Caseys Mutter ist vor einiger Zeit völlig unerwartet verstorben. Die Trauer und ihre anderen Sorgen fühlen sich für Casey an wie ein Bienenschwarm unter der Haut. Ihre psychische Belastung nimmt im Handlungsverlauf immer weiter zu. In dieser Situation lernt sie bei einer Lesung Silas kennen, mit dem sie direkt auf einer Wellenlänge ist. Doch nach einem tollen Date taucht er ab – und auf der Bildfläche erscheint Oscar, deutlich älter als Casey, deutlich erfolgreicher. Muss sie sich jetzt entscheiden? Und wie kann sie die Kontrolle über ihr Leben (zurück) gewinnen?
Wer ist Casey Peabody?
Erst hielt ich sie für naiv: Ein Schuldenberg türmt sich in Caseys Rücken auf, mit einem Job als Kellnerin hält sie sich über Wasser und wohnt in einer Gartenhütte – alles nur, um seit sechs Jahren an einem Roman zu schreiben, der vielleicht nie erscheinen, nie Erfolg haben wird. Doch je besser man die Figur im Laufe der Handlung kennenlernt, desto klarer schält sich heraus: Casey muss einfach schreiben, sie kann sich nicht verstellen.

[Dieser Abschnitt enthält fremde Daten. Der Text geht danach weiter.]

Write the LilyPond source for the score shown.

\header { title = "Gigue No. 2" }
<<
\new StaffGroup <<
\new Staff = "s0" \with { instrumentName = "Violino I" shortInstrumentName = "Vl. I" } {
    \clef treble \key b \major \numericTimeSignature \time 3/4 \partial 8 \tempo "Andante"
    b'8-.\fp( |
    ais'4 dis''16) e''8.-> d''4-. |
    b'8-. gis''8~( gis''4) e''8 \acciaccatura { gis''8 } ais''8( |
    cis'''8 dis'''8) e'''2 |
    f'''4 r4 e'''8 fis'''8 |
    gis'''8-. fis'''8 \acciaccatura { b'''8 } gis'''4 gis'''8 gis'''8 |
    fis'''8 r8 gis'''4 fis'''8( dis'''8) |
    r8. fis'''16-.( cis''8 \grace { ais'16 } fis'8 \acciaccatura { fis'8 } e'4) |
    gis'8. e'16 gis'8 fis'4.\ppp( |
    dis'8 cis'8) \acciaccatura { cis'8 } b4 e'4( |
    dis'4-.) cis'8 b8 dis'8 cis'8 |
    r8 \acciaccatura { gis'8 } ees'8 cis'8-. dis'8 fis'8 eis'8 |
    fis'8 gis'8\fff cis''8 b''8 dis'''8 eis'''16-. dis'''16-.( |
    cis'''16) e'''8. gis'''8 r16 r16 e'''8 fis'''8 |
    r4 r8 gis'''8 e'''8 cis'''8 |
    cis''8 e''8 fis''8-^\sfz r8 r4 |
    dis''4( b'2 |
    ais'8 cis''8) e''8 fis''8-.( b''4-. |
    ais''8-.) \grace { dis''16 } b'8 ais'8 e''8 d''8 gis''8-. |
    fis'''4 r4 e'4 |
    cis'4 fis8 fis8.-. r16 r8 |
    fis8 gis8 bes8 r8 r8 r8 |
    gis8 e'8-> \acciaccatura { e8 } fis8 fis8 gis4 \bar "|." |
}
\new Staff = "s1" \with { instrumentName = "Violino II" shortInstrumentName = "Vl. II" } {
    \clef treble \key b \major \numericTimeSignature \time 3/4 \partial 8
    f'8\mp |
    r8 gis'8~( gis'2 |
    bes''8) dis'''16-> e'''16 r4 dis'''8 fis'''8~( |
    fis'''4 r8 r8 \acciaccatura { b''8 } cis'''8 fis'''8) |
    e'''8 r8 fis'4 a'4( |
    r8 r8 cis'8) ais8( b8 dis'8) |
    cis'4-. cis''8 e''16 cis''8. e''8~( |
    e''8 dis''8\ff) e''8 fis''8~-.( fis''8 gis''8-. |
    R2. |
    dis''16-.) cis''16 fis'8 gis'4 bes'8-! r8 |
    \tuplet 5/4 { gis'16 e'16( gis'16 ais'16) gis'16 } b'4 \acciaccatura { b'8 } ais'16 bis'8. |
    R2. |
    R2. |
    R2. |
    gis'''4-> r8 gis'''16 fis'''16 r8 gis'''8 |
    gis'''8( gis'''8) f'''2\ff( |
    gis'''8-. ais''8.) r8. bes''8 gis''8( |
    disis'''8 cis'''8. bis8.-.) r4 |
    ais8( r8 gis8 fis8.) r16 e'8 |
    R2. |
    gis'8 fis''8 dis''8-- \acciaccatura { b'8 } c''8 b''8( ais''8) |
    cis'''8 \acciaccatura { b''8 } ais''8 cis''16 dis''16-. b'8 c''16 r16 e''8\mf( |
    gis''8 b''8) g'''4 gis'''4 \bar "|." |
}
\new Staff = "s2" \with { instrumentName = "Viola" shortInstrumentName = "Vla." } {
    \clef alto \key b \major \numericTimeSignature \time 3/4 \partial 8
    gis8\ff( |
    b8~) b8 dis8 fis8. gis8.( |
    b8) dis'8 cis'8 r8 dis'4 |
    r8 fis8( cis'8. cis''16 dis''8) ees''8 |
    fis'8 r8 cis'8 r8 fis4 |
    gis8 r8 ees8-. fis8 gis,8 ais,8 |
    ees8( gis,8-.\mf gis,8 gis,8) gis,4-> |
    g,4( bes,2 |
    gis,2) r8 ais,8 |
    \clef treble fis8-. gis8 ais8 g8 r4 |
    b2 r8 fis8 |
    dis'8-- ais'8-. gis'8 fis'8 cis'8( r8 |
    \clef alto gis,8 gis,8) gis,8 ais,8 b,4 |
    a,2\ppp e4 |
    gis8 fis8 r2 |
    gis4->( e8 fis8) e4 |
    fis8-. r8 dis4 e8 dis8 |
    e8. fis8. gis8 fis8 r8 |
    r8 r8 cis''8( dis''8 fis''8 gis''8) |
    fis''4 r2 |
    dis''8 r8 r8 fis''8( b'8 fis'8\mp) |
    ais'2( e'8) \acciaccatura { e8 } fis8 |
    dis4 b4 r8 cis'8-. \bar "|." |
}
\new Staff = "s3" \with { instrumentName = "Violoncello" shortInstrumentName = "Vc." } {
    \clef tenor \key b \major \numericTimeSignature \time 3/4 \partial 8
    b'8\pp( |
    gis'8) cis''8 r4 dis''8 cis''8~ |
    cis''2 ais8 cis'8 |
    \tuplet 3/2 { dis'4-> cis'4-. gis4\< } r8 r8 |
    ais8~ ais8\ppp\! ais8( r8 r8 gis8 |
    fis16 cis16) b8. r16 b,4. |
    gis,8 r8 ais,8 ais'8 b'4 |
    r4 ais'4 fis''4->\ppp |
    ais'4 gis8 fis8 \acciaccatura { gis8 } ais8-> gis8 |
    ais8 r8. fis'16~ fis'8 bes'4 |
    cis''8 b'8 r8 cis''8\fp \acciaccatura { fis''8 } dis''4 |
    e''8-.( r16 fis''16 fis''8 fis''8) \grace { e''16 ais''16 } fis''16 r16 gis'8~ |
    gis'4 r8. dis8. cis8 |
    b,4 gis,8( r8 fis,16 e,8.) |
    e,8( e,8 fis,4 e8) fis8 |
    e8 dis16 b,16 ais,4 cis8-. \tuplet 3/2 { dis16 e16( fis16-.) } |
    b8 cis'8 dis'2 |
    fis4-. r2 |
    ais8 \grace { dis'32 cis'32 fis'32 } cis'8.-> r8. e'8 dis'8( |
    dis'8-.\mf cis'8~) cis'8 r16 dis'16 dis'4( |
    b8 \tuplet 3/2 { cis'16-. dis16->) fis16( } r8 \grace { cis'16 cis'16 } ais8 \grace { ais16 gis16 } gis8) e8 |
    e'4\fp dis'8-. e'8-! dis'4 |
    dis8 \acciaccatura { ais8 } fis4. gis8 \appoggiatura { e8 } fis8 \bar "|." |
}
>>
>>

„Alles, was ich will, ist, Geschichten schreiben. Nur dafür schleppe ich mein Gepäck aus Schulden und Träumen herum und liege der Gesellschaft zur Last.“ (S. 247)
Obwohl „Writers & Lovers“ von Casey als Ich-Erzählerin erzählt wird, habe ich lange gebraucht, um sie wirklich zu verstehen. Wie kann jemand so viel von der Welt gesehen haben und trotzdem so abhängig wirken? Und: Was findet sie nur an den Männern? Mein Bild von ihr wurde erst langsam klarer. In der Presse kann man lesen, „Writers & Lovers“ sei ein autofiktionaler Roman, Lily King habe, wie Casey, kurz vor der Arbeit an dem Buch ihre Mutter verloren. Wohlmöglich ergibt sich daraus auch das Gefühl, Casey erst Stück für Stück zu begreifen, weil das Schreiben ein Prozess der Selbsterkenntnis war?
Gelungene Boston-Atmosphäre
„Writers & Lovers“ hat mich trotz der anfänglichen Schwierigkeiten mit der Hauptfigur schnell in seinen Bann gezogen. Ich muss allerdings dazu sagen, dass ich das Buch gemeinsam mit einer Buchbloggerin gelesen habe, die wegen der Rätsel, die Casey aufgibt, nicht sonderlich begeistert war – das ist Geschmackssache.
Für mich haben die positiven Aspekte klar überwogen: So bildlich stand mir schon lange keine Erzählung mehr vor Augen. Der Autorin gelingt es, ein stimmungsvolles Bild von Boston, von der Waldhütte, den Gänsen am Fluss und vor allem dem Restaurant heraufzubeschwören. Auch durch diese atmosphärischen Schilderungen bin ich nur so durch die Kapitel gerutscht. Die Mischung aus ernsten Themen und der Liebesgeschichte ist gelungen: Ich kann eine klare Leseempfehlung aussprechen!
Writers & Lovers. Lily King. Aus dem Englischen von Sabine Roth. C.H.Beck. 2020.